Study material:
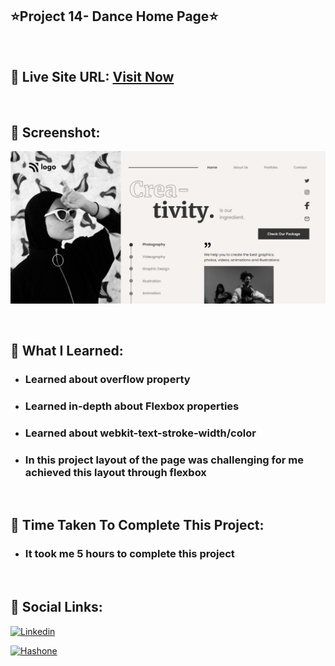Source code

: ## ⭐Project 14- Dance Home Page⭐

<br>

## 📌 Live Site URL: <a href="https://14dance-page.netlify.app/">**Visit Now**</a>

<br>

## 📌 Screenshot:

![project1](./images/project14.png)

<br>

## 📌 What I Learned:

- ### Learned about overflow property
- ### Learned in-depth about Flexbox properties
- ### Learned about webkit-text-stroke-width/color
- ### In this project layout of the page was challenging for me achieved this layout through flexbox

<br>

## 📌 Time Taken To Complete This Project:

- ### It took me 5 hours to complete this project

<br>

## 📌 Social Links:

[![Linkedin](https://img.shields.io/badge/LinkedIn-0077B5?style=for-the-badge&logo=linkedin&logoColor=white)](https://www.linkedin.com/in/nikhilkhetan17/)

[![Hashone](https://img.shields.io/badge/Hashnode-2962FF?style=for-the-badge&logo=hashnode&logoColor=white)](https://nikhilkhetan.hashnode.dev/)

Directions:
Which lines run from the one containing "## 📌 Live Site" to the end of the data? Output them exactly, with nothing added.

Answer to this exercise:
## 📌 Live Site URL: <a href="https://14dance-page.netlify.app/">**Visit Now**</a>

<br>

## 📌 Screenshot:

![project1](./images/project14.png)

<br>

## 📌 What I Learned:

- ### Learned about overflow property
- ### Learned in-depth about Flexbox properties
- ### Learned about webkit-text-stroke-width/color
- ### In this project layout of the page was challenging for me achieved this layout through flexbox

<br>

## 📌 Time Taken To Complete This Project:

- ### It took me 5 hours to complete this project

<br>

## 📌 Social Links:

[![Linkedin](https://img.shields.io/badge/LinkedIn-0077B5?style=for-the-badge&logo=linkedin&logoColor=white)](https://www.linkedin.com/in/nikhilkhetan17/)

[![Hashone](https://img.shields.io/badge/Hashnode-2962FF?style=for-the-badge&logo=hashnode&logoColor=white)](https://nikhilkhetan.hashnode.dev/)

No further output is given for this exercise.